[Extracted entries Boundary: Start]

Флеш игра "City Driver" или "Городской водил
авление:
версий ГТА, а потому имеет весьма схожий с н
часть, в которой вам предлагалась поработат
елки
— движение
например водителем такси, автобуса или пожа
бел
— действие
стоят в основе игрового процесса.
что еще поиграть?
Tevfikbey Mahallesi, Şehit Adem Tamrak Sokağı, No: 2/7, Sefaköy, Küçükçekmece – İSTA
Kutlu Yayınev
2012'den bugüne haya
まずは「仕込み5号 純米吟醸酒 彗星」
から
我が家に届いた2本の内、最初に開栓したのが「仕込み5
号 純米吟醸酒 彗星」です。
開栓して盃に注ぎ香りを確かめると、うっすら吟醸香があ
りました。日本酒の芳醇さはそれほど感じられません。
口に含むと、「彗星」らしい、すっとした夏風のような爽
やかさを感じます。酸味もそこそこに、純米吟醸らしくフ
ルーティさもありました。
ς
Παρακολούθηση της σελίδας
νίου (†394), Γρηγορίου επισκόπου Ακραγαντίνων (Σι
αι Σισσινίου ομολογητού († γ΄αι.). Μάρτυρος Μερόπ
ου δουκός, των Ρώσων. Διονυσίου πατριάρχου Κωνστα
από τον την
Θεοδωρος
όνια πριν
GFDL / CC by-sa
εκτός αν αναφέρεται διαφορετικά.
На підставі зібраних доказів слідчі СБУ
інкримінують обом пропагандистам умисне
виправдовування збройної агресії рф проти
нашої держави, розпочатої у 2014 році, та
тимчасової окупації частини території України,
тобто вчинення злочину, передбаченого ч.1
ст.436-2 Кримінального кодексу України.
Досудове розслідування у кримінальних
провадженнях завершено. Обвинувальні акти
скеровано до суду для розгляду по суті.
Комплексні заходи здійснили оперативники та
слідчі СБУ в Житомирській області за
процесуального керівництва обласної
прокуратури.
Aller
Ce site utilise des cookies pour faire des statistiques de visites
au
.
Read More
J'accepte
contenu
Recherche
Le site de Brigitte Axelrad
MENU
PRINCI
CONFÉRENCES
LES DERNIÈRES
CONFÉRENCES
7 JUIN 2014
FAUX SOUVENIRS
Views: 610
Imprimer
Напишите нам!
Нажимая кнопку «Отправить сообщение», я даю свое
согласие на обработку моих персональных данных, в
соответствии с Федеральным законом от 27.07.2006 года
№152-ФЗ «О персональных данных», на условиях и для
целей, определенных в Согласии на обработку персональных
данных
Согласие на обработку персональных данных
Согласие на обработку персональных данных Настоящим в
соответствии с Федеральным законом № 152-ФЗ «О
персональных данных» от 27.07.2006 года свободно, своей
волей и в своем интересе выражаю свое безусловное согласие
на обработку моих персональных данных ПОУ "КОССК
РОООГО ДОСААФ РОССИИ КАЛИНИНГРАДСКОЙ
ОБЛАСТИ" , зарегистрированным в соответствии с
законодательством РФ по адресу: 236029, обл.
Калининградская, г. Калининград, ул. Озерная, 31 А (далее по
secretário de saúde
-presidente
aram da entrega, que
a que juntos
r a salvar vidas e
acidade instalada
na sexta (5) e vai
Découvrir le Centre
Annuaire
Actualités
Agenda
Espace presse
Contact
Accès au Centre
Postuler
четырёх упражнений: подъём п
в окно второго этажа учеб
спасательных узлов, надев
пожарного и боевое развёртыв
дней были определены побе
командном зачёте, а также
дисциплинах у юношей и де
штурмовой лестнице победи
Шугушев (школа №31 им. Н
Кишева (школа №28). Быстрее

[Extracted entries Boundary: End]

Count how many lines of the data above contain the word "України", and reply with only that number.

2